As mentioned in my previous post, I have recently spent eight weeks in the company of Jesuits, both on retreat and on pilgrimage. In many ways – and perhaps not too surprisingly – it has been a bit of a revelation. Hearing familiar stories from “the other side” can be quite an eye-opening and mind-broadening experience. How so?
Coming from an English Protestant background, I was aware of the historic Protestant view of the Society of Jesus (Jesuits), dating back to the 16th and 17th centuries. This view saw Jesuits as being the Pope’s shock troops, dedicated to undermining the Protestant Reformation in England and Wales and seeking to return its population to the true fold of the (Roman) Catholic church. In an age which saw any Catholic as a threat to national cohesion (there were penal laws against Catholics), Jesuits were seen as the worst threat. Many of the priests who sought shelter in the homes of landed Catholic families (many of which had priestholes to hide them from the authorities) were Jesuits, born to English Catholic families and educated on the Continent before returning to minister in secret.

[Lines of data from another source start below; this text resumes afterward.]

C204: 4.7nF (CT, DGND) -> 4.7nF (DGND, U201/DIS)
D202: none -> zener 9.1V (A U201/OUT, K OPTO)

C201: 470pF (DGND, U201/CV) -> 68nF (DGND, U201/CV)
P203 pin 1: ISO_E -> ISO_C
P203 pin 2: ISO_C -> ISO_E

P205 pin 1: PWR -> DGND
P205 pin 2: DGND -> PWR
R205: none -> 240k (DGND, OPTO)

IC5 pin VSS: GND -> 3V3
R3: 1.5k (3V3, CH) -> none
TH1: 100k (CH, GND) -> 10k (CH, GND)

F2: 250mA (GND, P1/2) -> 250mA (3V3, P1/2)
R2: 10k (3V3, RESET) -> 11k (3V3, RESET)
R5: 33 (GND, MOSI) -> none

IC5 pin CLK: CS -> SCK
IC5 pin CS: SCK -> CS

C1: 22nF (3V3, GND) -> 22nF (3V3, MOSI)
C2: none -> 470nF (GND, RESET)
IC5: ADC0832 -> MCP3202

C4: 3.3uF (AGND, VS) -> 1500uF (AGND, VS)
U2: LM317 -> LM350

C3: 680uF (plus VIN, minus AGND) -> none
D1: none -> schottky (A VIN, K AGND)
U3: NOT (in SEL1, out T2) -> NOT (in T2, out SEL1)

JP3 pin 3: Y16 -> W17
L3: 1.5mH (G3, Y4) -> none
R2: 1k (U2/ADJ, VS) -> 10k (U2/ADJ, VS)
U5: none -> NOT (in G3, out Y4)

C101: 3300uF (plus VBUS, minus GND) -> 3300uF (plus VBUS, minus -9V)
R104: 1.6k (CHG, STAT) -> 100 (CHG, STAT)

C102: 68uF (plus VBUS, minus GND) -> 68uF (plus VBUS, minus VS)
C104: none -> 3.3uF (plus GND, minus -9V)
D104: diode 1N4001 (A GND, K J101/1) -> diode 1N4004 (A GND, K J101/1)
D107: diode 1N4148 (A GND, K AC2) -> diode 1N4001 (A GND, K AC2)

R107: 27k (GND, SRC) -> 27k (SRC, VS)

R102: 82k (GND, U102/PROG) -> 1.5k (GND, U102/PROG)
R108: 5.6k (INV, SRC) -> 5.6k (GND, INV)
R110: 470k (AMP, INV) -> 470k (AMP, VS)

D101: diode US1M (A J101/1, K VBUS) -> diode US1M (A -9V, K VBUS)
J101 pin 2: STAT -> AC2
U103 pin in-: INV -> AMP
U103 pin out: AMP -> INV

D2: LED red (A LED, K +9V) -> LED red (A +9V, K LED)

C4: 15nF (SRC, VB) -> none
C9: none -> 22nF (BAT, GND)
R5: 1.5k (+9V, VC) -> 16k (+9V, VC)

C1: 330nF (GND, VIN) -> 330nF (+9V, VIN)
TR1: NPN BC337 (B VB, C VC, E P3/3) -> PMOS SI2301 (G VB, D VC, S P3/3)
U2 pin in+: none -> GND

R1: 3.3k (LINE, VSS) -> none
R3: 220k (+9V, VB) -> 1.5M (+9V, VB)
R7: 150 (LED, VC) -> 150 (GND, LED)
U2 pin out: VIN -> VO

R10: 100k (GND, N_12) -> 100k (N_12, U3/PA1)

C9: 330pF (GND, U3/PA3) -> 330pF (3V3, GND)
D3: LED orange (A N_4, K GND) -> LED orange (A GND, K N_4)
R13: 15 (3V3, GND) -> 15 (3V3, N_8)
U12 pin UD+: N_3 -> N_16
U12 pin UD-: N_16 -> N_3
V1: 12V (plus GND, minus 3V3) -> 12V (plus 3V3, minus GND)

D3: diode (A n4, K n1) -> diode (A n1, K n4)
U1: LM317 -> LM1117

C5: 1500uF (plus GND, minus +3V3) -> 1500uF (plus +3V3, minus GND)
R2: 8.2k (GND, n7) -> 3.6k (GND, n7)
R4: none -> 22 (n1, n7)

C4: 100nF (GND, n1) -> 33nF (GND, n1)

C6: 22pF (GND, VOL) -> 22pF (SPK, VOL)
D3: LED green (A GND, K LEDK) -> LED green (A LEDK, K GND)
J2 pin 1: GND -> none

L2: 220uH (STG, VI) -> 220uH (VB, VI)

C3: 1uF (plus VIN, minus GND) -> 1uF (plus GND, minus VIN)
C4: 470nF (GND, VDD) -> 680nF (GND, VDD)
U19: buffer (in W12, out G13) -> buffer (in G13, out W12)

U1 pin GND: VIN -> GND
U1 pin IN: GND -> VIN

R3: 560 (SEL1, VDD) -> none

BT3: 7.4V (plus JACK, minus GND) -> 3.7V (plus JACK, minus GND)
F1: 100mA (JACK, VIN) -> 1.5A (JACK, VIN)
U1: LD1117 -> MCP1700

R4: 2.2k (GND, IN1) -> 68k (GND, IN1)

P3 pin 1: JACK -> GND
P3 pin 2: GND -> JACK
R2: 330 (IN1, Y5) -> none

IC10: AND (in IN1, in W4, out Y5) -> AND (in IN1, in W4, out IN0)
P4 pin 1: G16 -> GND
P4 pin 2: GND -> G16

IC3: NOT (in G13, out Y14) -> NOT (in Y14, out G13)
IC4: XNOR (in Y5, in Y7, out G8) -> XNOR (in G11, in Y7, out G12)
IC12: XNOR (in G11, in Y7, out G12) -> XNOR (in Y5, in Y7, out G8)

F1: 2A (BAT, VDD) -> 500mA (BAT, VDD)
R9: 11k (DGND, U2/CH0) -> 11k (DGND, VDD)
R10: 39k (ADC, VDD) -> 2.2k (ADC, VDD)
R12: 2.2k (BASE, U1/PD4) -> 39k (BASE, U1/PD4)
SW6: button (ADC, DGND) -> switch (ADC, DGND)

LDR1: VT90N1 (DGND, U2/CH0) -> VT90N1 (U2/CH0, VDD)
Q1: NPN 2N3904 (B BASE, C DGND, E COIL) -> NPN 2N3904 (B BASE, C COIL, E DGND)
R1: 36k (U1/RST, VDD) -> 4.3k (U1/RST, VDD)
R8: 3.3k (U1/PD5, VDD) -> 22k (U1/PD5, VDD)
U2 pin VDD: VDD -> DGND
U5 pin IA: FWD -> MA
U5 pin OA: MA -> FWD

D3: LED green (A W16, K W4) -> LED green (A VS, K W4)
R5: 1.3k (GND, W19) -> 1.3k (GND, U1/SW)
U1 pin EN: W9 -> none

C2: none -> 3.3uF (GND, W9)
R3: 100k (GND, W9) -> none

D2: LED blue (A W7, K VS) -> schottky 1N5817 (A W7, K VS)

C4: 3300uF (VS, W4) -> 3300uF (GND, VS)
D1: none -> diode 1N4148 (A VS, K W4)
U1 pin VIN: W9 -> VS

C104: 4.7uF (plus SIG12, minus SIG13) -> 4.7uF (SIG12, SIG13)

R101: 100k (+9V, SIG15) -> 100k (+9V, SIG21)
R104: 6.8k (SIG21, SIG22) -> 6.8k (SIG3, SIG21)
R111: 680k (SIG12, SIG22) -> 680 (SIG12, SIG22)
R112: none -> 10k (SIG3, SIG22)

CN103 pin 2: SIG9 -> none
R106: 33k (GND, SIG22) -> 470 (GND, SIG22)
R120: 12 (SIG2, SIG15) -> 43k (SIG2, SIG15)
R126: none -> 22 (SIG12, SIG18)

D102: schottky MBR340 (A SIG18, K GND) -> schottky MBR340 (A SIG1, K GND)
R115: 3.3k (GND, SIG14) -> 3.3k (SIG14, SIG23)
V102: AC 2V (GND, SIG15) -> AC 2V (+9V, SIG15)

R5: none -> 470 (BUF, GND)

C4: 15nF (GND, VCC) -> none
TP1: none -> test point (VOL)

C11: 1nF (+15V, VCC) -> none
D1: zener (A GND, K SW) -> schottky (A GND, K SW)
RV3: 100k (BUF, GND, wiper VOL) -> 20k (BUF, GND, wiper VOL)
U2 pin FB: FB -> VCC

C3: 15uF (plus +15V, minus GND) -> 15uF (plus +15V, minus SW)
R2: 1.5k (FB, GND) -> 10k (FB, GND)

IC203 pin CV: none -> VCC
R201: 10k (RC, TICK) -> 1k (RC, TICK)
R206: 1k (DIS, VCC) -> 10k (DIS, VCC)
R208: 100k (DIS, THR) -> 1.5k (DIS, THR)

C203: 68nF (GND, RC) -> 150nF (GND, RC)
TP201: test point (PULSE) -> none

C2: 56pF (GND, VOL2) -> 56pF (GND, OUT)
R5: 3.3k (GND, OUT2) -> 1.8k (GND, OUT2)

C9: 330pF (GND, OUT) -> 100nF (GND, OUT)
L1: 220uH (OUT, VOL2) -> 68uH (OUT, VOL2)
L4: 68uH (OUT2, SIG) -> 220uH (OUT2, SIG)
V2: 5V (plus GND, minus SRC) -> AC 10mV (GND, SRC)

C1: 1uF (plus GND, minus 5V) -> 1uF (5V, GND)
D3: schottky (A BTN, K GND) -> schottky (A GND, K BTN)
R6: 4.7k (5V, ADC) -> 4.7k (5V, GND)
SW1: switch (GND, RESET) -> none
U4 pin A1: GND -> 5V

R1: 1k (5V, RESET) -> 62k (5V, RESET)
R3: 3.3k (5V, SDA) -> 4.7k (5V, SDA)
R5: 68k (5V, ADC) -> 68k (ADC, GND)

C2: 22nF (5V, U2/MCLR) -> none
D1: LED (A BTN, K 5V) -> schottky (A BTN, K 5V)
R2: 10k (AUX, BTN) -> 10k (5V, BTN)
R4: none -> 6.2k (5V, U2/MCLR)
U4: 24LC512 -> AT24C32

The thing is, that while many Protestants were martyred in England under the reign of Mary, so, later under Elizabeth, James and the Commonwealth, were many Catholics. On one day during my retreat we commemorated the “Welsh Martyrs”, Welsh Jesuits who had suffered being hung, drawn and quartered for their faith and ministry. We were reminded that meeting as we did several centuries earlier would have been a huge risk for all concerned (and what would have been the position of an Anglican priest caught in this company, I wondered?). I found that hearing the story from “the other side” was disquieting and very challenging. How much baggage do we actually carry from the communities that form us? What are the negatives we unconsciously absorb and project onto others?
The Jesuit priests I met during my eight weeks were all very humble, spiritual men. They all seemed to have a real desire to follow the path of Jesus and to be concerned with practical care of the most vulnerable in society and with issues of social justice. The same is true of their female religious counterparts, and of other, non-Jesuit, priests and religious I met. I feel privileged to have been able to spend time with them and look forward to continuing my ecumenical connection with them.